Maestro, chanteur, tambourineur de son groupe musical Racine Mapou, Lenor Fortuné, dit Azor, a laissé ce monde. Le tamtam trépidant de sa musique et la chaleur de sa voix éraillée résonnent dans le cœur de ses sambas et de ses admirateurs. Décédé le 16 juillet 2011 en plein cœur de la fête de Saut-d’Eau, Azor, trésor national, a fait vibrer le frémissement de son âme artistique dans le roulement du tambour.
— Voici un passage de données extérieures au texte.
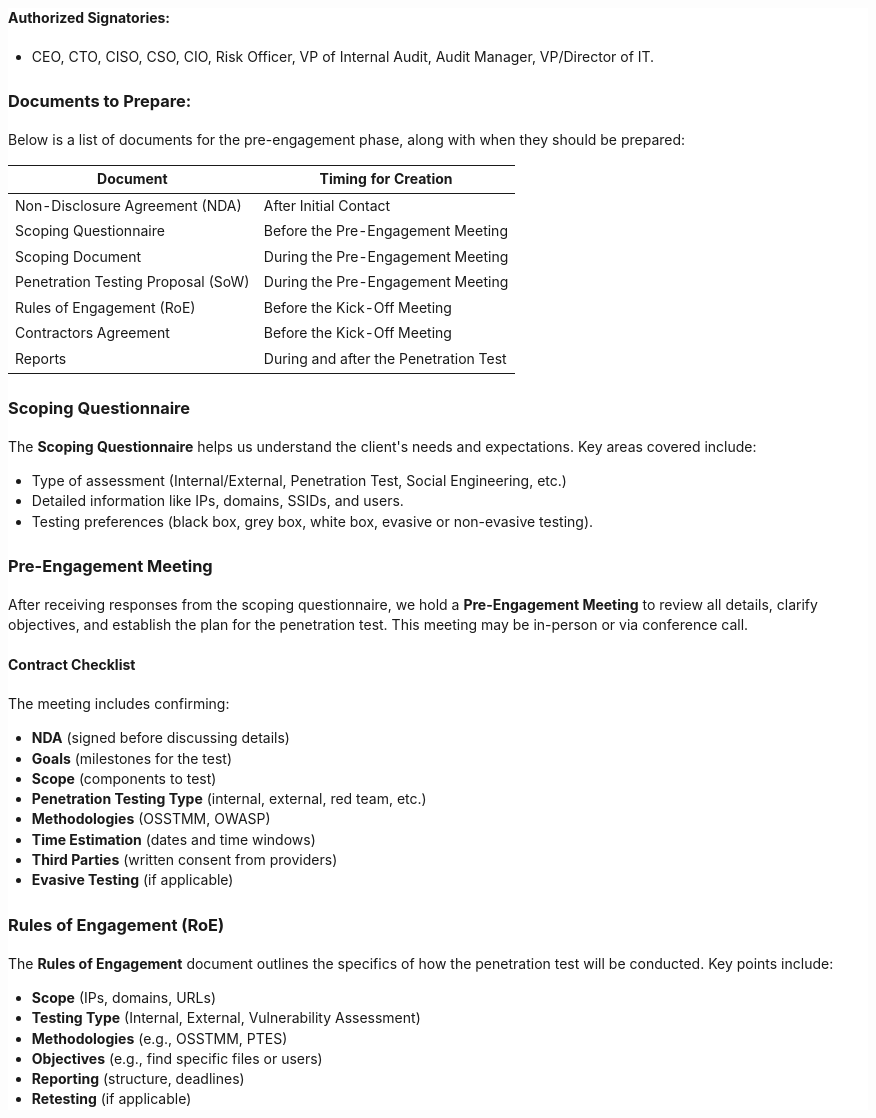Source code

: #### Authorized Signatories:
- CEO, CTO, CISO, CSO, CIO, Risk Officer, VP of Internal Audit, Audit Manager, VP/Director of IT.

### Documents to Prepare:
Below is a list of documents for the pre-engagement phase, along with when they should be prepared:

| Document                           | Timing for Creation                   |
| ---------------------------------- | ------------------------------------- |
| Non-Disclosure Agreement (NDA)     | After Initial Contact                 |
| Scoping Questionnaire              | Before the Pre-Engagement Meeting     |
| Scoping Document                   | During the Pre-Engagement Meeting     |
| Penetration Testing Proposal (SoW) | During the Pre-Engagement Meeting     |
| Rules of Engagement (RoE)          | Before the Kick-Off Meeting           |
| Contractors Agreement              | Before the Kick-Off Meeting           |
| Reports                            | During and after the Penetration Test |

###  Scoping Questionnaire
The **Scoping Questionnaire** helps us understand the client's needs and expectations. Key areas covered include:
- Type of assessment (Internal/External, Penetration Test, Social Engineering, etc.)
- Detailed information like IPs, domains, SSIDs, and users.
- Testing preferences (black box, grey box, white box, evasive or non-evasive testing).

### Pre-Engagement Meeting
After receiving responses from the scoping questionnaire, we hold a **Pre-Engagement Meeting** to review all details, clarify objectives, and establish the plan for the penetration test. This meeting may be in-person or via conference call.

#### Contract Checklist
The meeting includes confirming:
- **NDA** (signed before discussing details)
- **Goals** (milestones for the test)
- **Scope** (components to test)
- **Penetration Testing Type** (internal, external, red team, etc.)
- **Methodologies** (OSSTMM, OWASP)
- **Time Estimation** (dates and time windows)
- **Third Parties** (written consent from providers)
- **Evasive Testing** (if applicable)

###  Rules of Engagement (RoE)
The **Rules of Engagement** document outlines the specifics of how the penetration test will be conducted. Key points include:
- **Scope** (IPs, domains, URLs)
- **Testing Type** (Internal, External, Vulnerability Assessment)
- **Methodologies** (e.g., OSSTMM, PTES)
- **Objectives** (e.g., find specific files or users)
- **Reporting** (structure, deadlines)
- **Retesting** (if applicable)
Un festival pour honorer la mémoire d’Azor

Le ministère de la Jeunesse, des Sports et de l’Action civique (MJSA), à travers la Direction de la plage publique d’Haïti, organise les 18 et 19 juillet 2015 sur la côte des Arcadins, un festival pour honorer la mémoire du tambourineur Lénor Fortuné, dit Azor. L’initiateur de cette activité, Jean Sony Zularion, dit Sony Bel Anfòm, a salué la mémoire d’Azor, décédé le 16 juillet 2011 alors qu’il participait à la fête du Mont-Carmel à Saut-D’Eau. De l’avis de Bel Anfòm, « Azor est un patrimoine national. Avec son tambour, il a pu faire vibrer des gens de différentes nations. Artiste modèle, il a su faire des disciples avant de quitter ce monde ».

Une exposition des œuvres d’Azor sera proposée au public durant ces deux jours de commémoration. Question de se réapproprier l’œuvre de ce percussionniste qui a marqué, à sa manière, la musique racine dans notre pays. Des courses de bateaux et de « bwa fouye » sont également prévues dans le cadre de cet hommage posthume. Différents groupes y prendront part durant ces deux jours de commémoration, dont Racine Mapou , Racine Kanga de Wawa, Koral la de Sò Anne, Simbi Roots, Soul Rasta, Raram no limit, feront vibrer vaksin, bambou et kòn pour saluer la mémoire d’Azor, le tambourineur exceptionnel.

Il faut souligner que durant toute sa carrière, Azor a interprété la musique traditionnelle ou racine pure, c’est-à-dire sans arrangement moderne ni instruments électriques. Le groupe a déjà publié sept albums, dont « Samba move » en sept volets (2000 à 2008) et «  Kreyol Jazz in Japan », et a entrepris plusieurs tournées à l’étranger, dont neuf au Japon. Un documentaire sur son parcours, « Haïti, cœur battant », réalisé par Carl Lafontant, a réussi le pari de conserver l’authenticité de la musique traditionnelle. À travers des images vivantes, l’on redécouvre un Azor qui célèbre les loas vaudou, chante l’attachement aux racines, commente les épisodes de la vie politique et autres querelles artistiques. Il nous fait découvrir la voix de cet artiste au timbre caractéristique des prêtres vaudou qui a portéa au-delà de nos frontières le flambeau de la culture haïtienne.